Both of these roles can be separated, but both sets of legal responsibilities may also be given to one person. Like most legal matters involving children, the standard that the court will refer to when appointing guardians is “the best interest of the child.” The court will weigh many factors such as:

  • Stability;
  • The child’s preference;
  • Ability of the proposed guardian to provide proper care;
  • The relationship between proposed guardian and the child’s family; and
  • Any other information regarding the character of the proposed guardian.

More than one person can be appointed guardian, if the court deems it necessary. Once a family court judge has weighed all the information and talked to the proper experts, they can legally appoint the child’s guardian/s.

What Circumstances Can a Guardian Be Appointed for an Adult?

In addition to minor children, courts also have the power to name legal guardians for adults who are physically or mentally incapacitated or disabled. Because naming a guardian for an adult may deprive them of some of their legal rights and powers as a citizen, it is much harder to get a judge to declare a guardian for an adult.

It requires a higher level of proof that the person is unable to properly care for themselves, and the potential ward is entitled to due process including service, legal counsel, the right to attend any hearings or proceedings, the ability to question and confront witnesses, and the right to present evidence on their own behalf.

Just like with minors, guardianship responsibilities can be split into guardian of the person and guardian of the estate. A judge might deem that a person is in need of a daily guardian to assist someone with basic needs and medical care, but is completely capable of handling their own legal and financial affairs.

How Do I Begin the Guardianship Process?

Because guardianship rights are legal, the formal process begins with filing the proper guardianship paperwork with the proper court, usually a family court. In these filings, you will assert and provide evidence why the potential ward is in need of a legal guardian. Many states require that potential guardians automatically attach an approved background check to assert their fitness.

Once all the proper paperwork is submitted, the court will assess the evidence and determine if a guardianship is necessary. Most of the time this requires a hearing where the guardian and their legal counsel can be questioned by the judge or any opposing parties. If the request is approved, the court will formally appoint the legal guardian through a court order.

Can a Guardianship Be Modified or Reversed?

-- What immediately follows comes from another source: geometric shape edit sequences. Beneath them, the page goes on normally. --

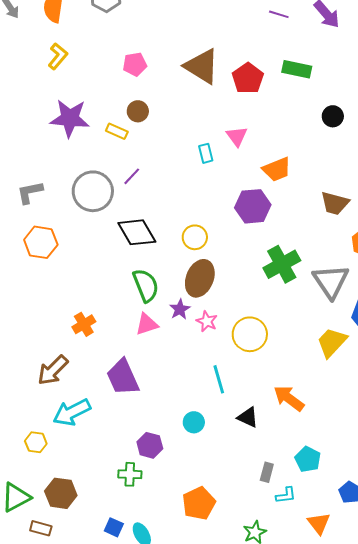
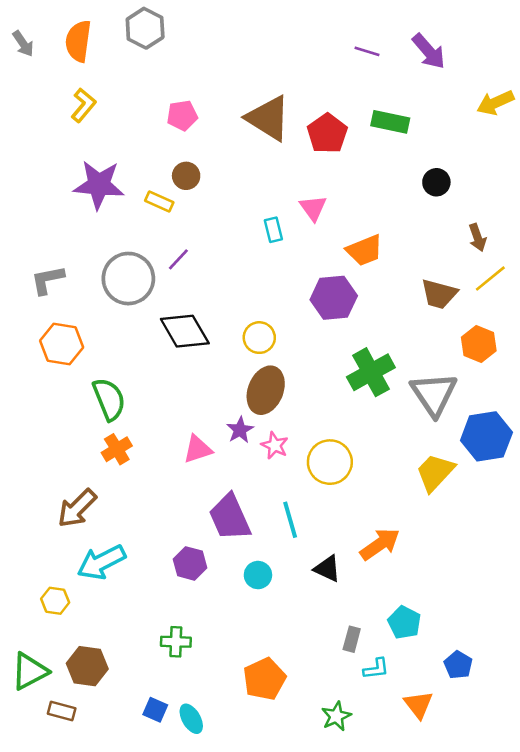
green semicircle: (146, 285) -> (109, 399), moved
purple trapezoid: (123, 377) -> (230, 517), moved
orange arrow: (289, 398) -> (380, 544), turned 108
purple hexagon: (150, 445) -> (190, 563), moved

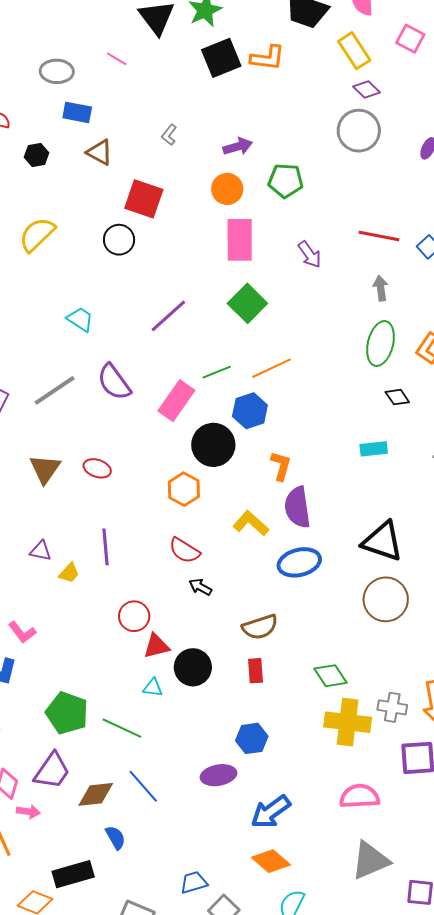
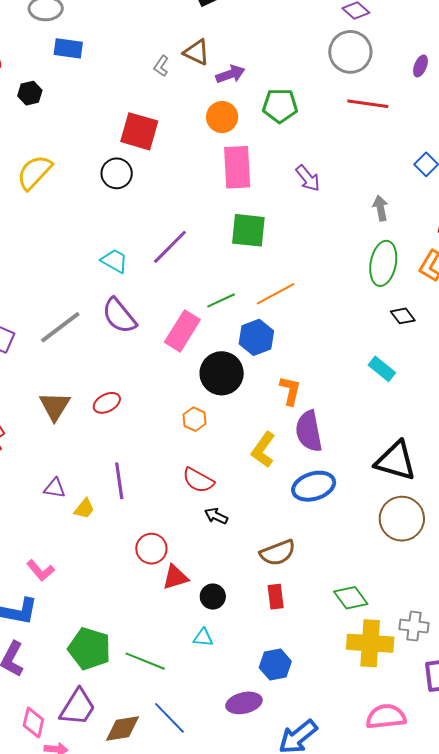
brown triangle: (100, 152) -> (196, 52), moved
red line: (379, 236) -> (368, 104), moved
green square: (247, 303) -> (248, 230), turned -36
cyan trapezoid: (80, 319) -> (114, 261), moved
cyan rectangle: (374, 449) -> (382, 369), turned 48
red ellipse: (97, 468) -> (107, 403), turned -44
orange hexagon: (184, 489) -> (194, 419), size x0.7
yellow L-shape: (251, 523) -> (263, 450), turned -93
black circle: (193, 667) -> (213, 597), size x0.7
cyan triangle: (153, 688) -> (203, 638), moved

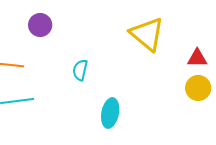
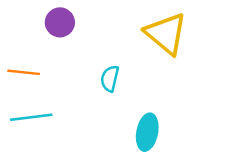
yellow triangle: (147, 34) -> (166, 34), moved

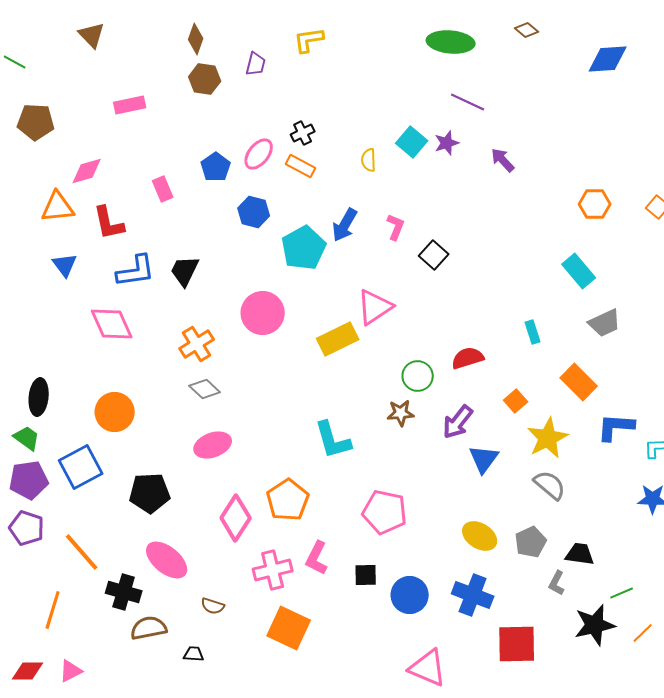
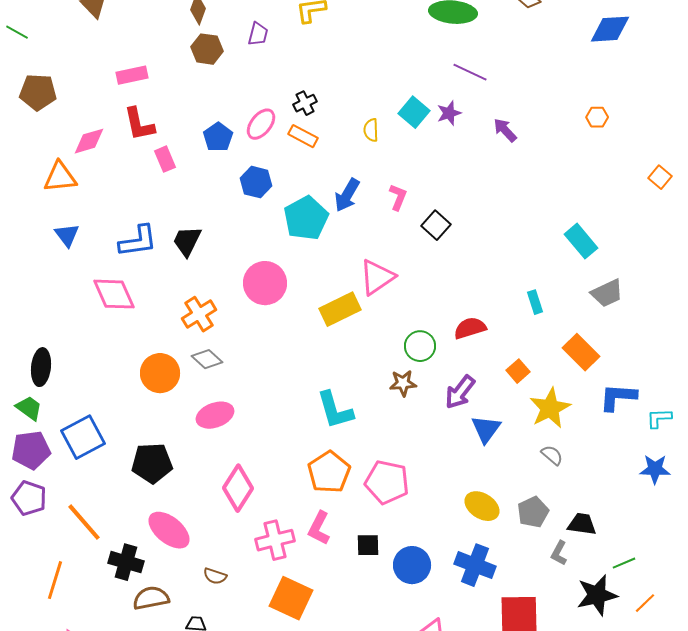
orange hexagon: (595, 204) -> (597, 117), moved, size x0.7
red L-shape: (109, 223) -> (139, 124), moved
orange circle: (115, 412) -> (160, 373), moved
gray semicircle: (550, 485) -> (552, 455), size x0.7
orange pentagon: (288, 500) -> (329, 472), moved

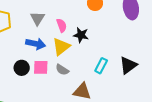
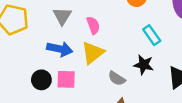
black star: (81, 35) -> (144, 65), moved
cyan rectangle: (101, 66) -> (152, 35), moved, turned -63
gray semicircle: (62, 70) -> (117, 78), moved

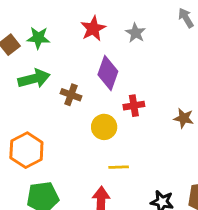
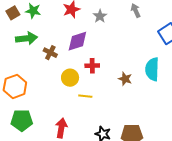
purple diamond: (108, 73) -> (77, 41), turned 45
yellow line: (119, 167) -> (85, 96), moved

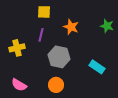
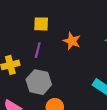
gray hexagon: (59, 57) -> (39, 82), moved

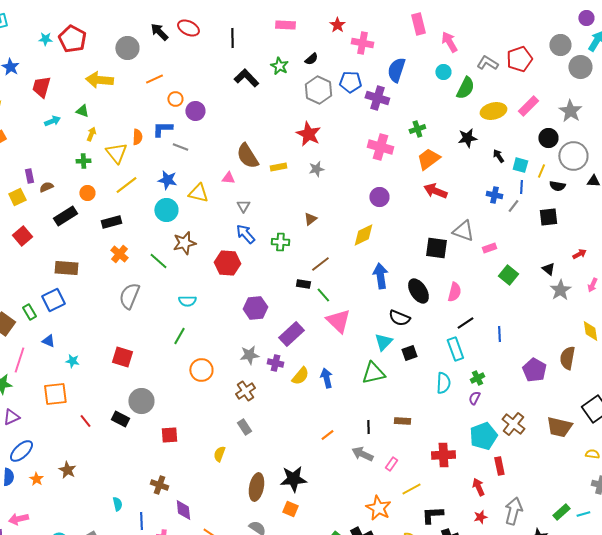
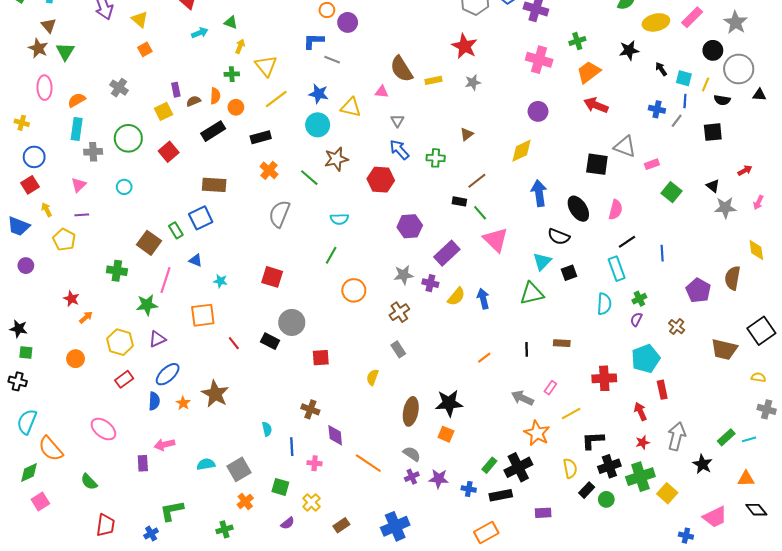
orange semicircle: (137, 137) -> (215, 96), moved
gray star: (560, 290) -> (725, 208), turned 30
brown cross: (513, 424) -> (677, 327), moved, size x0.7
gray arrow: (362, 454) -> (522, 398), moved
brown star: (67, 470) -> (215, 394), size x1.5

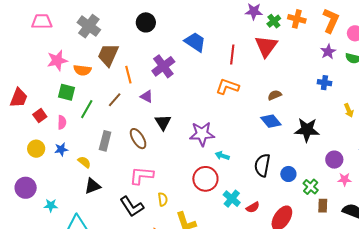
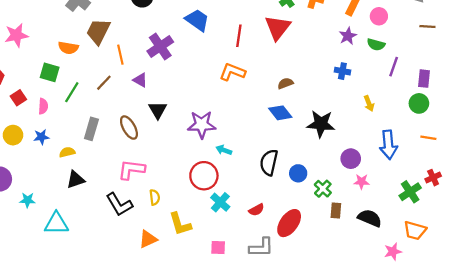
pink star: (57, 60) -> (16, 35), moved
yellow semicircle: (84, 162) -> (67, 152), turned -56
cyan cross: (232, 199) -> (220, 202), moved

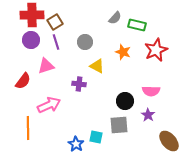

Yes. When a guardianship is granted, the court will typically issue a guardianship court order/agreement. This document names the parties, the scope of the guardian’s authority, and the expiration date or event that will terminate guardianship. And just like child support or alimony, a change in circumstances can warrant a change in guardianship rights and authority. An interested party has the right to file a motion to modify or reverse the court order.

Do I Need an Attorney for Guardianship Issues?

Legal guardianships involve the reward and potential removal of important rights, which is why it is important to seek the assistance of a family law attorney. They can inform you of the process, your rights, and represent you and your interests every step of the way.